In Oklahoma, the Republican candidate for governor is telling the people of that state that they should vote for her instead of her opponent because she is a wife and mother. Seriously.

The Democrat, Jari Askins, has quite an array of job-relevant experiences. As the Associated Press noted, “she’s been a judge, a legislator, the head of a state agency, and a corporate attorney.” She has always been single and has no children.

Mary Fallin, the 55-year old Republican, is on her second marriage. She has two kids from her previous marriage and her current husband has four from his. She has been a manager of a hotel chain and a lieutenant governor, and is now a congresswoman.

In a debate, Fallin was asked the predictable question of why voters should choose her over her opponent. She said,

“First of all, being a mother, having children, raising family.”

According to the AP, she has been making similar claims on the campaign trail, pointing to her husband and kids as qualifications.

This is another show of singlism in politics. We’ve seen it before, and recently – as, for example, when the Washington Post treated us to the headline, “The Supreme Court needs more moms,” after Sonia Sotomayor and Elena Kagan were named to the Big Nine. (The Post writer did not mean any moms, she meant married ones.)

The singlism is the bad news. Now here’s the good: When Fallin said in the debate that motherhood made her the better candidate, the audience groaned. In conservative Oklahoma, people in a public forum made their displeasure heard.

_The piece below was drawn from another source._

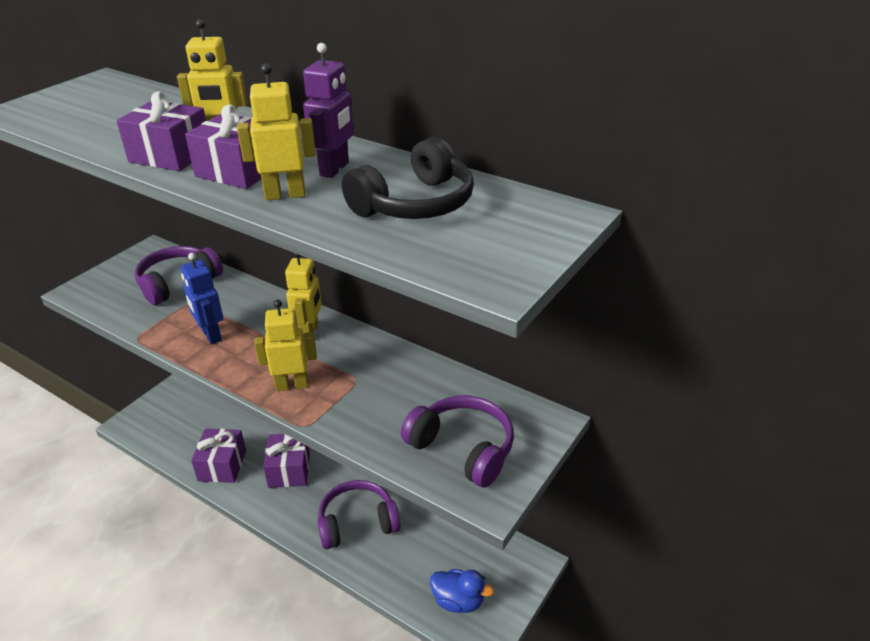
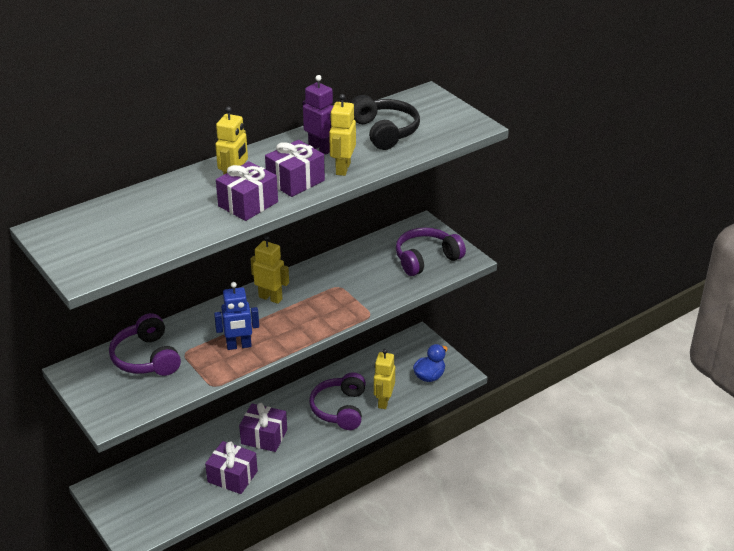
camera: 70 degrees left, 0 degrees up
(292, 385) = (326, 314): yellow robot -> yellow robot (383, 401)

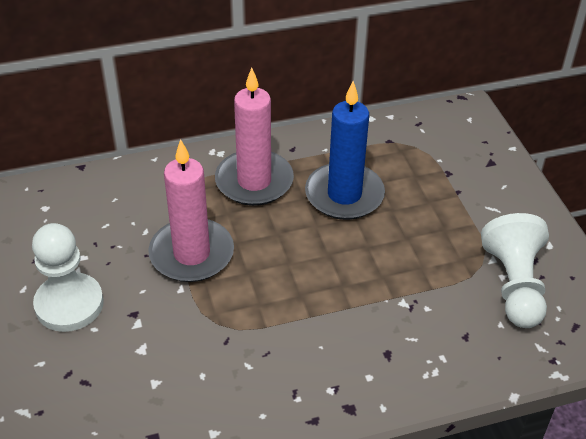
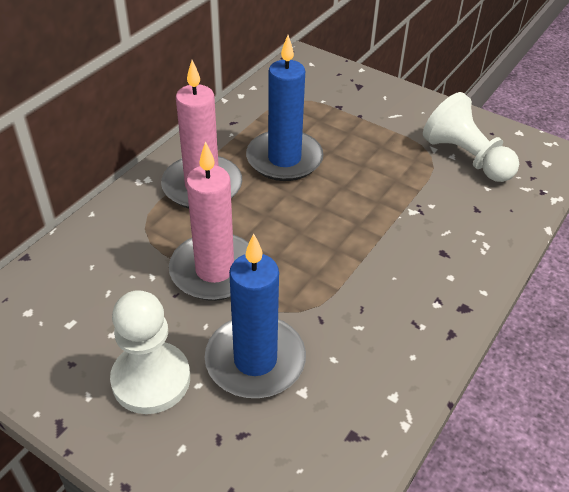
camera: 40 degrees left, 0 degrees up
(147, 338) = (255, 360): none -> blue candle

Then the Associated Press got on the story. The Huffington Post featured that article a few days ago and it has already been retweeted more than 750 times and attracted more than 3,550 comments.

In the year 2010, you can declare yourself superior because you are married with children, but you can no longer count on getting away with it. (Check out my recent Living Single post for more examples.)

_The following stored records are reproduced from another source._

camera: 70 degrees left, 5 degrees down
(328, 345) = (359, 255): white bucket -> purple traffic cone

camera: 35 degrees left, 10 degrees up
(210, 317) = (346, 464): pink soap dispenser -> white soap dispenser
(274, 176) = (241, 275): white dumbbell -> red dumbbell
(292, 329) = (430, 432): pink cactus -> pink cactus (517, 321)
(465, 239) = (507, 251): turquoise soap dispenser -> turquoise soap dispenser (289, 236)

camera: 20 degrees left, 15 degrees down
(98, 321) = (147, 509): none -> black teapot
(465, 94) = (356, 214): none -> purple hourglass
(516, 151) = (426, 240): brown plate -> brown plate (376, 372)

Consistent with results of research I described previously, Fallin doesn’t recognize her singlist prejudices. Asked to account for her statements, she said she didn’t see anything wrong with them.

When Askins (who is 57) was asked what she thought of Fallin’s comments, she said she had always thought she would marry and have kids,

“But none of that ever happened. Rather than sit back and worry about it, I devoted my life to trying to serve all of the children of Oklahoma.”

I wish I could vote in Oklahoma.

[Thanks to Gena for the heads-up about the AP story.]